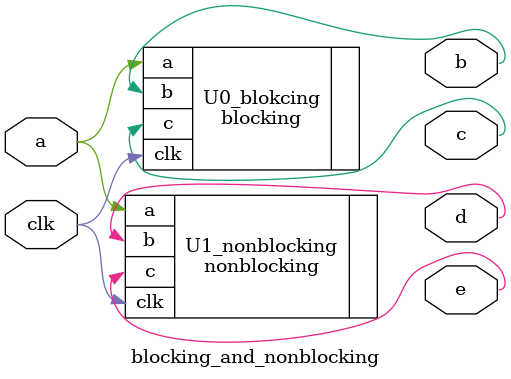
<source format=v>
module blocking_and_nonblocking(clk, a, b, c, d, e);
	input clk;
	input a;
	output b, c, d, e;
	
	blocking U0_blokcing (.clk(clk), .a(a), .b(b), .c(c));
	nonblocking U1_nonblocking (.clk(clk), .a(a), .b(d), .c(e));
	
endmodule


</source>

◇ ◇ ◇ ◇ ◇ ◇ ◇

## What is needed
If an entry above holds a picture, omit the picture but retype everything else exactly.

## Finished exercise
<source format=v>
module blocking_and_nonblocking(clk, a, b, c, d, e);
	input clk;
	input a;
	output b, c, d, e;
	
	blocking U0_blokcing (.clk(clk), .a(a), .b(b), .c(c));
	nonblocking U1_nonblocking (.clk(clk), .a(a), .b(d), .c(e));
	
endmodule


</source>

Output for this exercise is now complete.